Estes presos praticamente não têm contacto com luz natural e não lhes é permitida a prática de exercício nas áreas exteriores da prisão.

Em 2011, o relator especial das Nações Unidas sobre a tortura e tratamento cruel, desumano e degradante, Juan Mendez, instou os países a abandonarem o sistema prisional de confinamento em solitária, salvo em circunstâncias muito excecionais e pelos mais curtos períodos possíveis – com uma proibição absoluta de tal ser praticado no caso de presos menores e indivíduos com deficiências mentais.

Deterioração mental dos presos em isolamento

A Amnistia Internacional detalha no novo relatório vários exemplos de casos de uma drástica deterioração mental dos presos em resultado do isolamento.

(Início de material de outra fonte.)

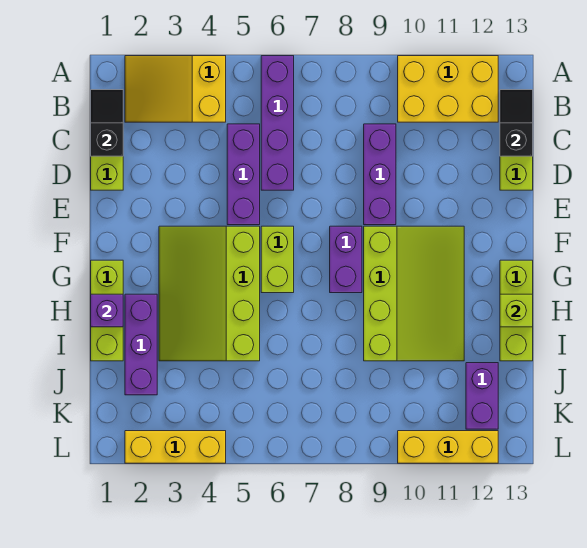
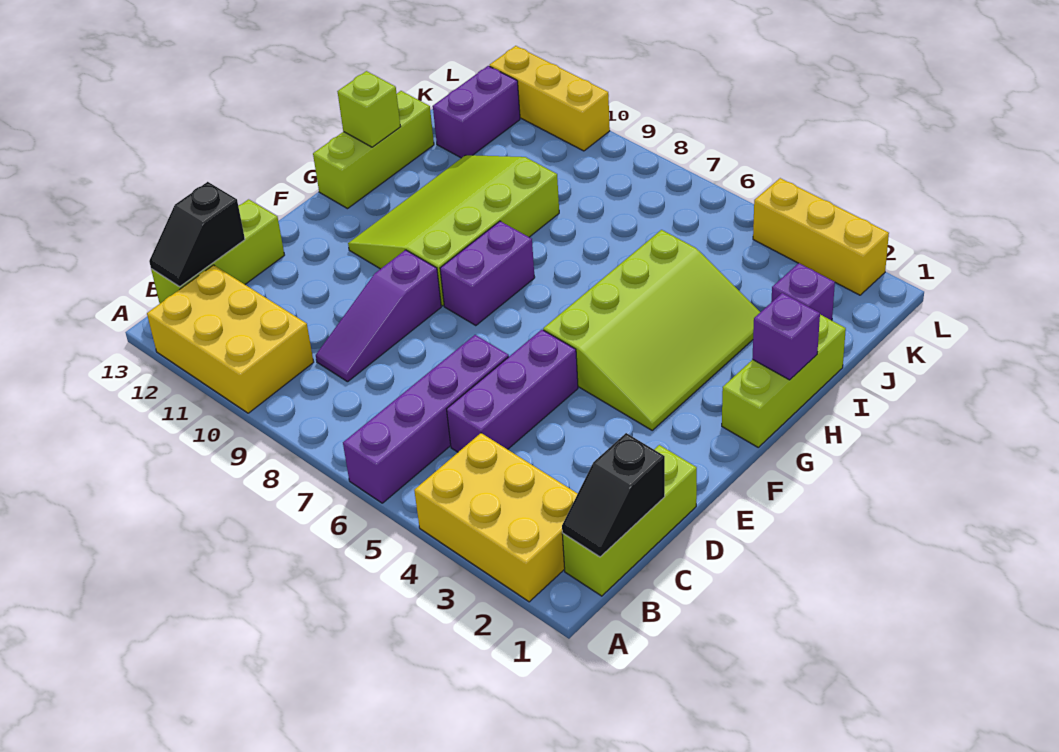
yellow 2x3 slope [125,56,226,122] -> yellow 2x3 brick [414,433,578,602]
purple 1x3 brick [364,124,396,225] -> purple 1x3 slope [316,250,441,382]
lime 1x2 brick [261,226,294,293] -> none
purple 1x3 brick [125,294,157,395] -> purple 1x1 brick [771,263,835,320]

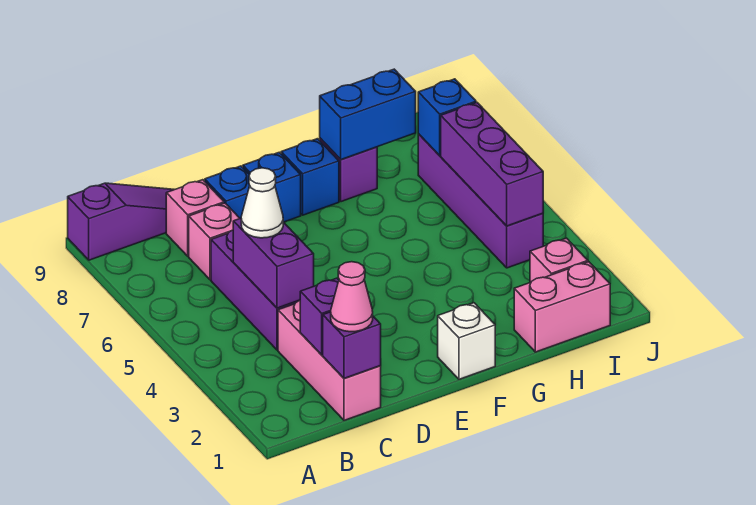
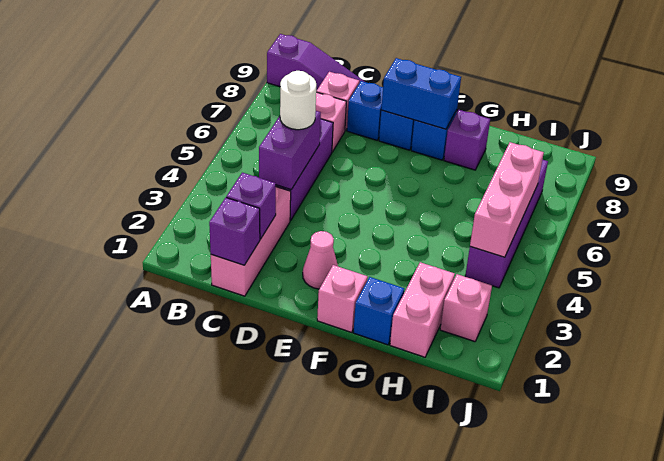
pink 1x1 cone [331,262,373,332] -> pink 1x1 cone moved to [303,231,338,289]
white 1x1 cone [241,168,283,238] -> white 1x1 round brick [280,71,316,130]
white 1x1 brick [438,303,495,379] -> pink 1x1 brick [317,265,368,332]
blue 1x2 brick [320,69,416,160] -> blue 1x2 brick moved to [381,58,461,129]
pink 1x2 brick [514,262,610,352] -> pink 1x2 brick turned to [390,262,455,357]
purple 1x3 brick [441,103,543,226] -> pink 1x3 brick [470,142,544,257]
blue 1x1 brick [418,79,476,156] -> blue 1x1 brick moved to [353,277,404,345]

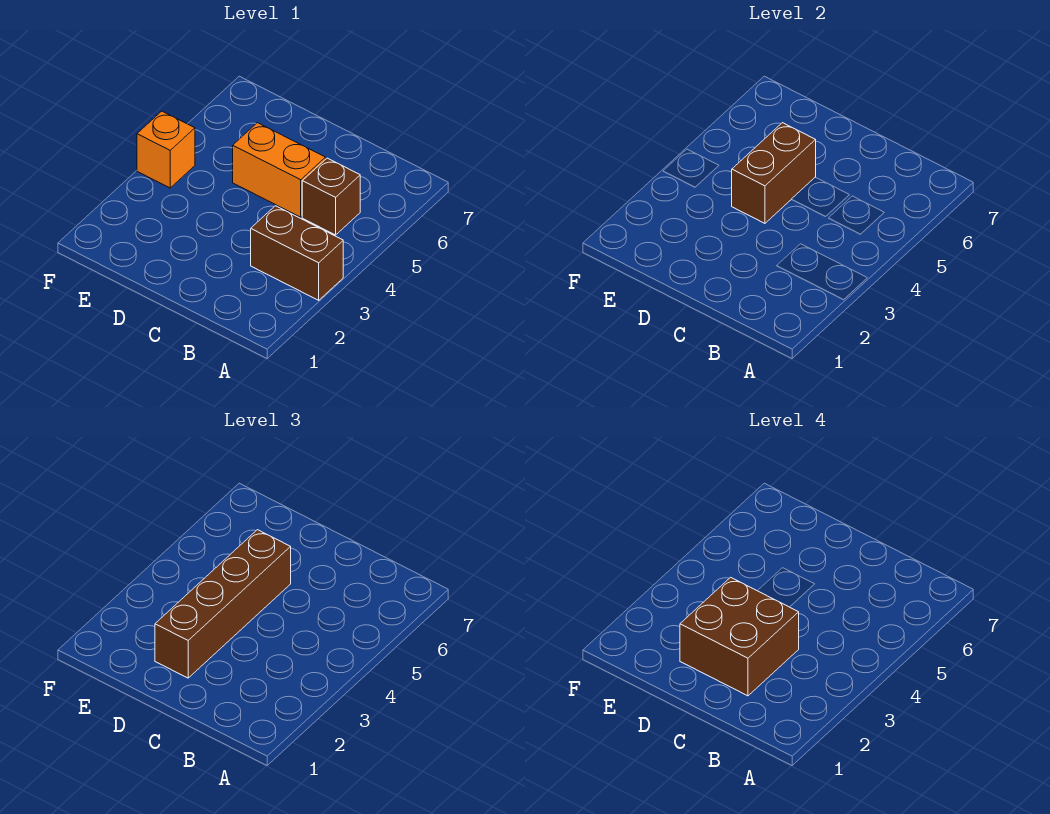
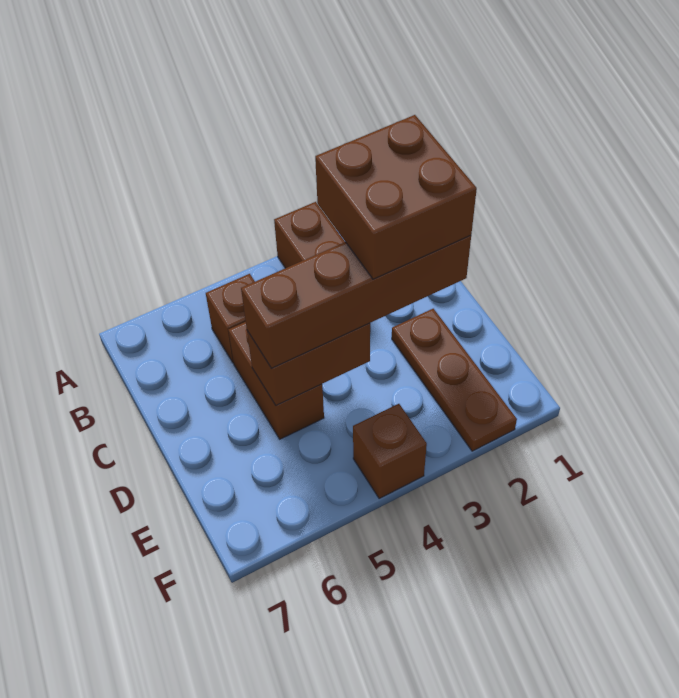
orange 1x2 brick [233,123,325,217] -> brown 1x2 brick [228,322,324,439]
none -> brown 1x3 plate [392,309,517,451]
orange 1x1 brick [137,111,195,188] -> brown 1x1 brick [353,404,427,498]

Num desses casos, em setembro de 2013, um preso com um historial clínico de doença mental enforcou-se na cela ao fim de mais de uma década de pena cumprida na ADX Florence durante a qual apenas intermitentemente recebeu assistência médica psicológica. Este preso apresentava claros sintomas de psicose, que terão sido ignorados pelos funcionários prisionais nos dias que antecederam a suicídio.

Há agora sinais de que a Administração dos Estados Unidos planeia expandir esta política de isolamento em prática na ADX Florence a todo o sistema prisional federal. Os planos para a nova prisão de máxima segurança Centro de Correcional Thomson, em Ilinóis, incluem a detenção em solitárias de forma semelhante ao que é usado na ADX Florence.

“Isto é a derradeira forma de armazenar presos e a ideia de que a Administração norte-americana se prepara para expandir esta prática em face da já manifestada consternação internacional é profundamente preocupante. O recurso a estas práticas de confinamento em solitária vai para além de tudo o que se pode aceitar como medidas legítimas correcionais e entra já no campo do tratamento cruel e desumano”, defende Erika Guevara-Rosas.

A perita da Amnistia Internacional sublinha ainda que “a Administração dos Estados Unidos tem de garantir que a detenção em isolamento é usada apenas em circunstâncias excecionais e como último recurso, e nunca durante períodos de tempo prolongados nem indefinidos. E nenhum preso que sofre de uma doença mental, ou está em risco de um tal quadro clínico, deve jamais ser mantido em solitária”.